4. GoHealth Inc. (GOCO)
- Year-to-Date Return: -74.9%
- Sector: Financial Services
- Market Cap: $1.1 billion
GoHealth is a health insurance marketplace and Medicare-focused digital health company. Its proprietary technology platform leverages machine-learning algorithms that analyze insurance behavioral data in order to help individuals find the best health insurance plan for their specific needs. GoHealth reported a net loss attributable to its shareholders of $20.2 million on revenues of $211.7 million in Q3 FY 2021 ended Sept. 30, 2021. The net loss attributable to the company’s shareholders was narrower than $56.4 million loss the previous Q3. Revenues rose 29.6% YOY.
Investors and analysts have expected significantly more from GoHealth. Its shares have plummeted more than 80% from its July 2020 IPO price of $21 per share. The company’s failure to meet earnings estimates over the past four quarters is not helping boost investor optimism for its stock price. In the latest quarter, GoHealth’s losses per share came in $0.18, double the $0.09 that analysts had expected.

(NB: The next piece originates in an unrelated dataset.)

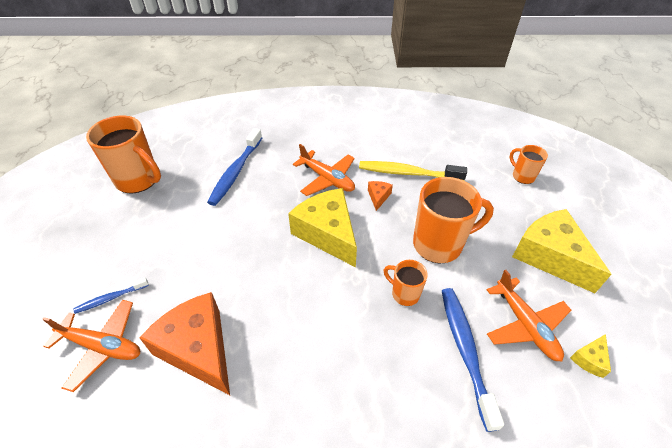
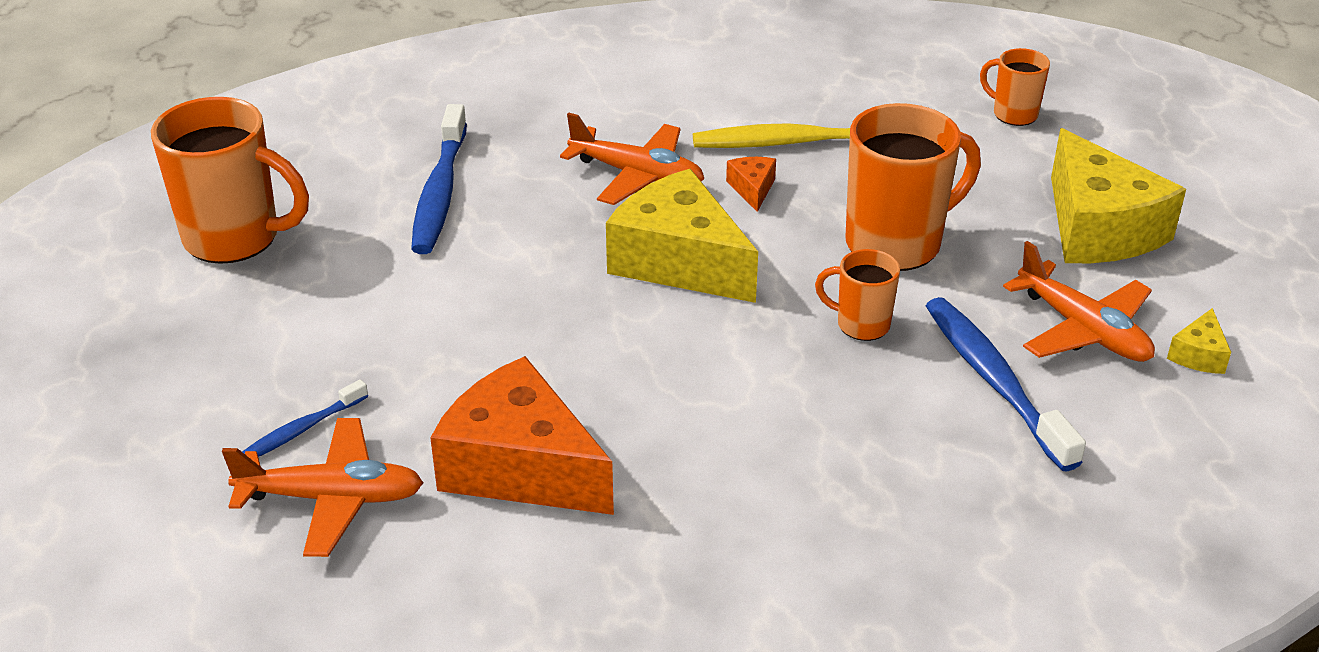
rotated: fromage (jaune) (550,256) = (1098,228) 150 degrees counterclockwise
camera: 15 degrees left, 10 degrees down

5. Peloton Interactive Inc. (PTON)
- Year-to-Date Return: -71.3%
- Sector: Consumer Discretionary
- Market Cap: $14.4 billion
Peloton Interactive is an interactive fitness platform with a community of more than 5.9 million members, as of June 30, 2021. It offers connected fitness equipment, including fitness bikes and treadmills. The company also offers subscriptions to its digital fitness platform that connects to its fitness equipment. Peloton posted a net loss of $376.0 million on revenue of $805.2 million in Q1 FY 2022 ended Sept. 30, 2021. The net loss was significantly worse than the $69.3 in net earnings reported a year earlier. Revenue rose 6.2% YOY.

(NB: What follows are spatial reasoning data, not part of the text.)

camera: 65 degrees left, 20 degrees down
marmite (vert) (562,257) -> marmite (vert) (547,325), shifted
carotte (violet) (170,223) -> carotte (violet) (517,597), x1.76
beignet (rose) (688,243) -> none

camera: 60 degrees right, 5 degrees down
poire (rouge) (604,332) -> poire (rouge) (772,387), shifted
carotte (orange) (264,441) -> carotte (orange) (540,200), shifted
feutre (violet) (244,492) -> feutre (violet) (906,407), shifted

Whereas some stocks on this bottom 5 list were hurt by the pandemic, Peleton was hurt by 2021 partial return to normalcy. Its stock soared as the pandemic kept people indoors leading to a rise in the popularity of connected fitness. But with demand for the company’s products has cooled off this year and supply chain disruptions are leading to rising costs. In its latest earnings report, Peloton indicated that quarterly subscriber growth was the slowest it has been since the company went public two years ago. It lowered its full-year forecast for its 2022 fiscal year, which ends June 30.
The Bottom Line
The top stock of 2021 was video-game retailer and meme stock GameStop and the bottom stock of 2021 was Brazilian fintech firm StoneCo. Gamestop was an anomaly among the top 5 stocks, being a retailer, but was bolstered by becoming a huge social media sensation. The others were either in fast-growing sectors, like AI firm Upstart or firms that benefitted from economic recovery such as oil companies Devon and Continental. Moderna, a biotech firm and a provider of one of the vaccines aiding the recovery, was both.

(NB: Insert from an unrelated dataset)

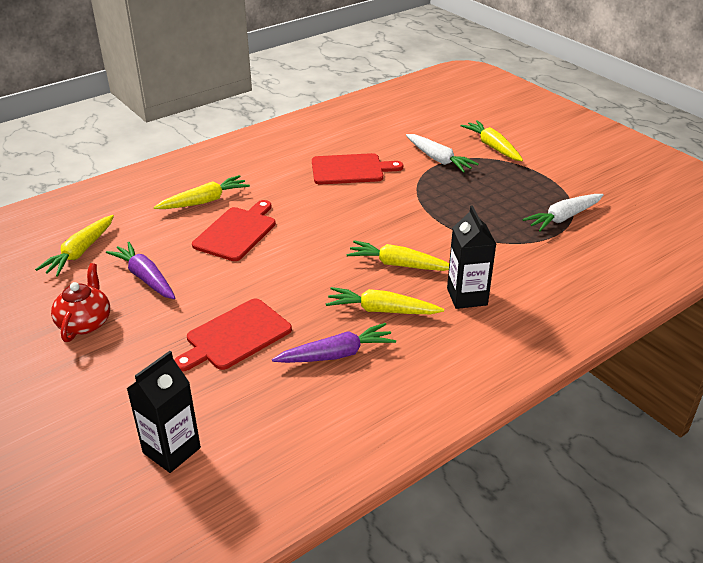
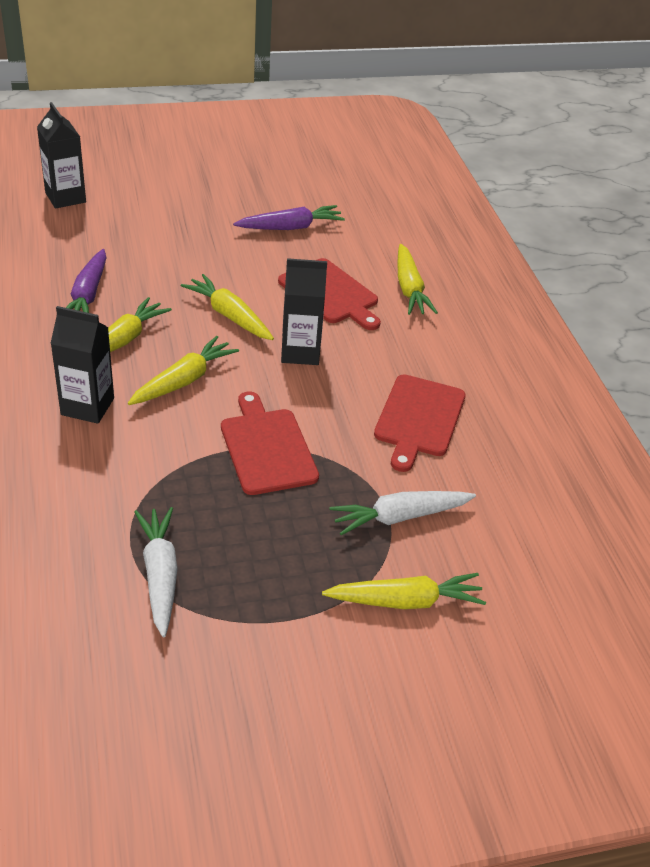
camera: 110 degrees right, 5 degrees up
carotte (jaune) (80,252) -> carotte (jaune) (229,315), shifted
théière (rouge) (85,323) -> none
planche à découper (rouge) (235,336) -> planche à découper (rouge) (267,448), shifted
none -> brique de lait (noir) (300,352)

Out of the bottom stocks, two, StoneCo and Paysafe, were payment processors whose businesses have suffered tremendously due to the pandemic, and two more, GoHealth and C3.ai had gone public fairly recently in the IPO boom of the last 2 years and failed to meet expectations. The appeal of Peleton’s products was diminished with the lifting of lockdowns bringing its stock down to round out the bottom 5.